Computer security experts at the Central Intelligence Agency, the National Security Agency, and the Homeland Security Department are examining samples of malicious software recovered from the networks of a power company in western Ukraine, which said on December 23 that a large area of the country had been left without electricity due to "interference" in its systems. Approximately 700,000 homes were without power for several hours, The Daily Beast wrote.
If the blackout is positively attributed to the work of hackers, it will be the first documented case of a cyber attack on an electrical power facility that led to a loss of electricity. While hackers are suspected of having caused a blackout at least once in the past, there has never been a publicly confirmed case with technical data to back it up.
"It is a milestone," John Hultquist, the director of cyber espionage analysis at computer security company iSIGHT Partners, which is analyzing hacking tools used in the intrusion, told The Daily Beast.

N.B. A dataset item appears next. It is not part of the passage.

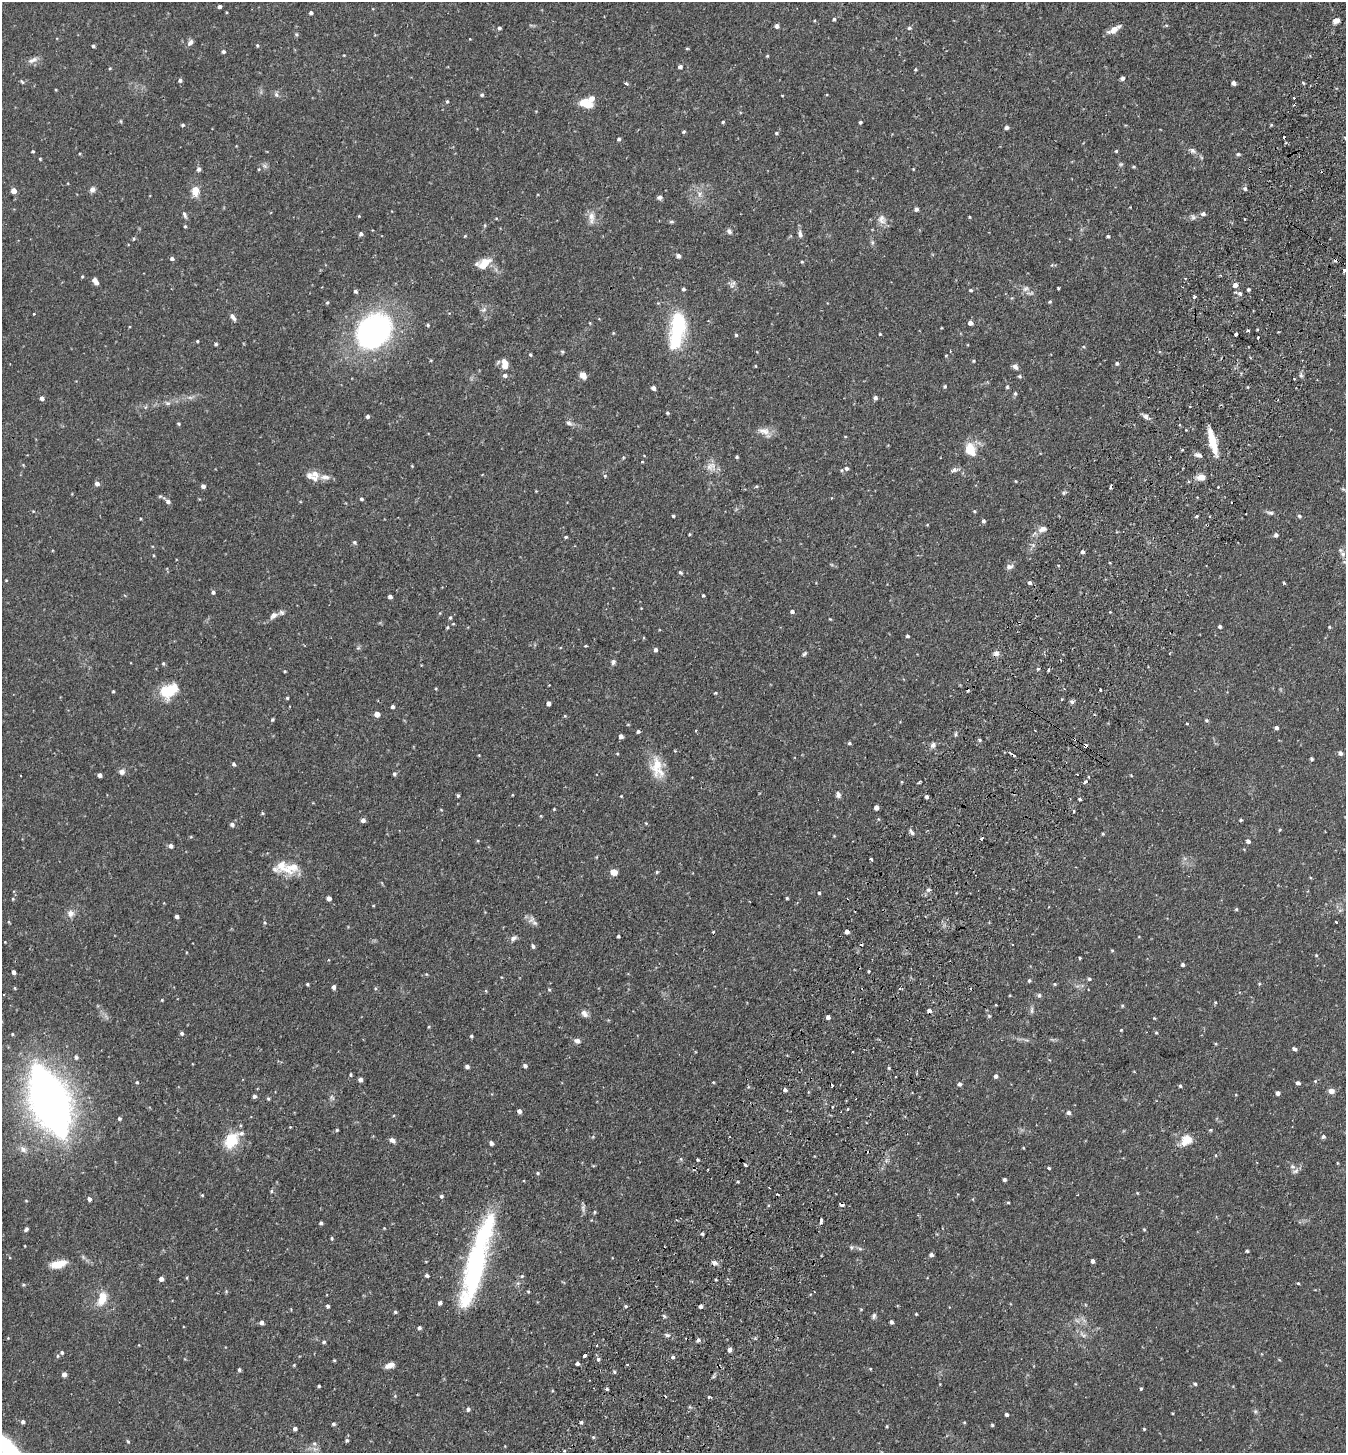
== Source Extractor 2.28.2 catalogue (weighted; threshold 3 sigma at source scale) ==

A confirmed cyber attack that caused a power outage would put pressure on President Obama to speak publicly about the event and say whether Russia was to blame. In 2014, Obama publicly identified North Korea as the culprit in a cyber attack on Sony Pictures Entertainment that destroyed company property and exposed private communications of executives. Obama ordered sanctions on North Korea, and U.S. government hackers attacked key portions of North Korea's fragile Internet in response.
Spokespersons for the CIA and the Homeland Security Department declined to comment for this article. A spokesperson for the National Security Agency didn't respond to a request for comment. The Ukrainian government has publicly blamed Russia for the attack.
The attack in Ukraine could be a bad omen for the U.S. power grid. Malicious software that was found on the networks of the company, Prykarpattyaoblenergo, was also used in a campaign targeting power facilities in the U.S. in 2014. It caused no damage but it set off alarms across the security and intelligence agencies.
At the time, the Homeland Security Department warned companies about the malware, known as BlackEnergy, which it said had been used in a hacking campaign that "comprised numerous industrial control systems environments…"
Industrial control systems are used to regulate the flow of electricity and to remotely control critical systems at power facilities. Security experts have warned for years that they could be commandeered via the Internet and give a hacker the ability to turn off electricity to whole cities.
Among the questions the U.S. government analysts want to answer in the Ukrainian case is how exactly the hackers were able to penetrate the company's systems and whether they were acting on behalf of the government in Moscow or with its implied consent.
There is no doubt, multiple experts said, that the BlackEnergy malware that has been linked to intrusions into power facilities in the U.S. was found in the Ukrainian company's systems.
But U.S. and corporate analysts are proceeding cautiously given the momentousness of the event and the geopolitical implications of the Russian government's involvement or complicity in a historic act of aggression. They're also aware of the fact that most power outages in the U.S. ultimately attributed to natural causes, such as storms and overgrown tree limbs, and that for all the hand-wringing about cyber attacks on the grid there has never been a proven instance. An outage in Brazil that was attributed to hackers was later said to be caused by dirty equipment.
Experts in government and at at least three security companies are still compiling technical data that would show conclusively that the blackout was the result of a malicious cyber attack and not some other factor, such as human error or a mechanical failure.